For further details, see the current edition of the Australian Immunisation .
Zoster immunoglobulin (ZIG)
ZIG prevents or modifies severity of varicella in people at high risk who report a significant exposure to varicella or herpes zoster. High-risk susceptible contacts where vaccination is not indicated, includes neonates, pregnant women and immunosuppressed persons. This cohort should be offered ZIG, preferable within 96 hours and up to 10 days after exposure. The Australian Red Cross Blood provides restricted amounts of high-titre ZIG. If vaccination is not contraindicated, it should follow at least 5 months later.
For further details, see the current edition of the Australian Immunisation .
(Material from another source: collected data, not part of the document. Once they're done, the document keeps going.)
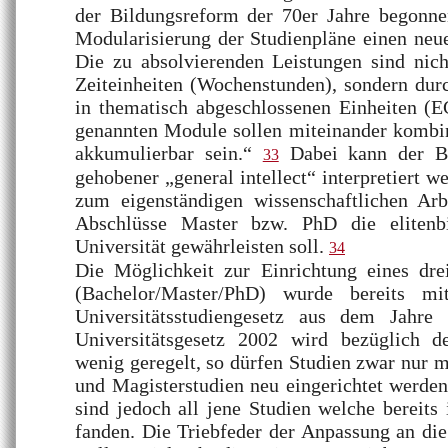
der Bildungsreform der 70er Jahre begonne
Modularisierung der Studienpläne einen neu
Die zu absolvierenden Leistungen sind nic
Zeiteinheiten (Wochenstunden), sondern dur
in thematisch abgeschlossenen Einheiten (E
genannten Module sollen miteinander kombin
akkumulierbar sein.“
Dabei kann der Ba
33
gehobener „general intellect“ interpretiert w
zum eigenständigen wissenschaftlichen Arbe
Abschlüsse Master bzw. PhD die elitenb
Universität gewährleisten soll.
34
Die Möglichkeit zur Einrichtung eines dre
(Bachelor/Master/PhD) wurde bereits mi
Universitätsstudiengesetz aus dem Jahre
Universitätsgesetz 2002 wird bezüglich d
wenig geregelt, so dürfen Studien zwar nur m
und Magisterstudien neu eingerichtet werd
sind jedoch all jene Studien welche bereit
fanden. Die Triebfeder der Anpassung an die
Outbreak measures for chickenpox or shingles
Timely vaccination of susceptible contacts is indicated to contain an outbreak.
Special cohorts
Immunosuppressed and their household contacts
Immunosuppressed people, particularly those with primary or acquired diseases associated with cellular immune deficiency, and people receiving immunosuppressive therapy, are at high risk of more severe infection. ZIG should be offered to these patients if exposed. Susceptible household contacts of these patients should be vaccinated.
Pregnancy
Varicella infection during the first trimester of pregnancy carries a small risk of miscarriage. Maternal infection before 20 weeks rarely may result in the foetal varicella zoster syndrome, with the highest risk (2 per cent) occurring at 13–20 weeks. Clinical manifestations include growth retardation, cutaneous scarring, limb hypoplasia and cortical atrophy of the brain.
Intrauterine infection can also result in herpes zoster in infancy. This occurs in less than 2 per cent of infants. The highest risk is associated with infection in late pregnancy. In the third trimester, maternal varicella may precipitate the onset of premature labour. Severe maternal varicella and pneumonia at any stage of pregnancy can cause foetal death.
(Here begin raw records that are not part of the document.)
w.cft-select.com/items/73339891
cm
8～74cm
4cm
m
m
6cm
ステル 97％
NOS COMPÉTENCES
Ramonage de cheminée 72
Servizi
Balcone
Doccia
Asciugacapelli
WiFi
Where chickenpox develops in pregnancy, specialist medical review within 24 hours of rash onset is indicated to consider treatment options.
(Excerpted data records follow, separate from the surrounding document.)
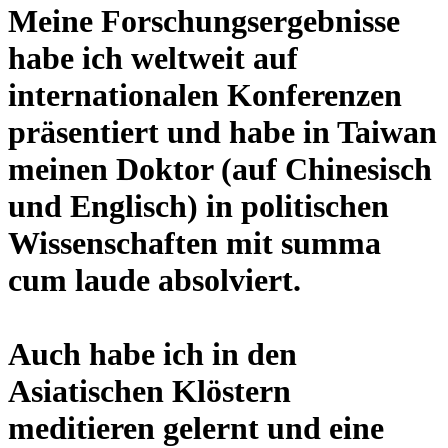
Meine Forschungsergebnisse
habe ich weltweit auf
internationalen Konferenzen
präsentiert und habe in Taiwan
meinen Doktor (auf Chinesisch
und Englisch) in politischen
Wissenschaften mit summa
cum laude absolviert.
Auch habe ich in den
Asiatischen Klöstern
meditieren gelernt und eine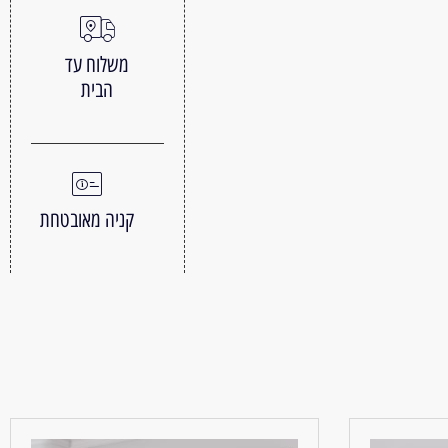
משלוח עד
הבית
קניה מאובטחת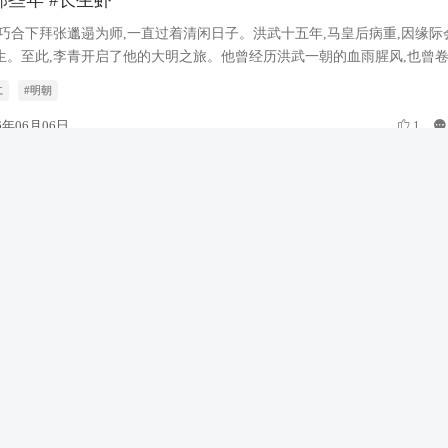
那些年 #长生虾
巧合下拜张邋遢为师,一直过着清闲日子。洪武十五年,马皇后病重,因缘际
。至此,李青开启了他的大明之旅。他曾经历洪武一朝的血雨腥风,也曾卷入
仁
#明朝
6年06月06日
1
虾 #21小时看爽版
，虾仁再次去另外一个世界征服世界...
虾
6年06月06日
1
生日，我的中国，祝福祖国越来越强大
日，我的中国，祝福祖国越来越强大，感谢伟大的祖国给予我们幸福的未
国万岁
#伟大的华夏民族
Susceptible pregnant women who have been exposed during pregnancy should seek specialist obstetric advice. Susceptibility can be assessed by serological testing for varicella immunoglobin G (IgG). The woman may be offered ZIG and antivirals (famciclovir, valaciclovir or aciclovir), especially where delivery is imminent.
Neonates (less than 1 month old)
Where neonates develop varicella before 10 days of age, or when maternal chickenpox develops within 7 days of delivery and up to 48-hours postpartum, the neonatal fatality rate is up to 30 per cent without treatment. Treatment of mothers and neonates is vital.
Premature babies and infants less than one month old who develop varicella may require specific treatment. Seek expert advice.
Healthcare workers
On commencement at a new workplace, all healthcare workers with an uncertain history of varicella infection should be sero-tested and offered immunisation, if they are susceptible.
If a chickenpox-like rash develops in the 6 weeks after immunisation, the worker should be removed from patient and staff contact until varicella is excluded or lesions have crusted over.
Healthcare workers with chickenpox should not attend work until they are no longer infectious.
If a healthcare worker is exposed to a confirmed case of varicella or herpes zoster they may continue working with other staff patient contact, if they have a history of previous infection or immunisation. They should be advised to report any febrile symptoms or rash developing within 3 weeks of exposure and then avoid contact with other staff patient contact until varicella is confidently excluded.
If the worker is non-immune and has been exposed, vaccination within 5 days of exposure is indicated. They should report any rash that occurs within 6 weeks of vaccination and avoid patient and staff contact, as above. If vaccination is refused, no patient contact should take place between days 8 and 21 after first exposure.
Shingles in a healthcare worker
Workers should not care for high-risk patients until all lesions have crusted over. Other patients can be cared for as long as lesions can be adequately covered.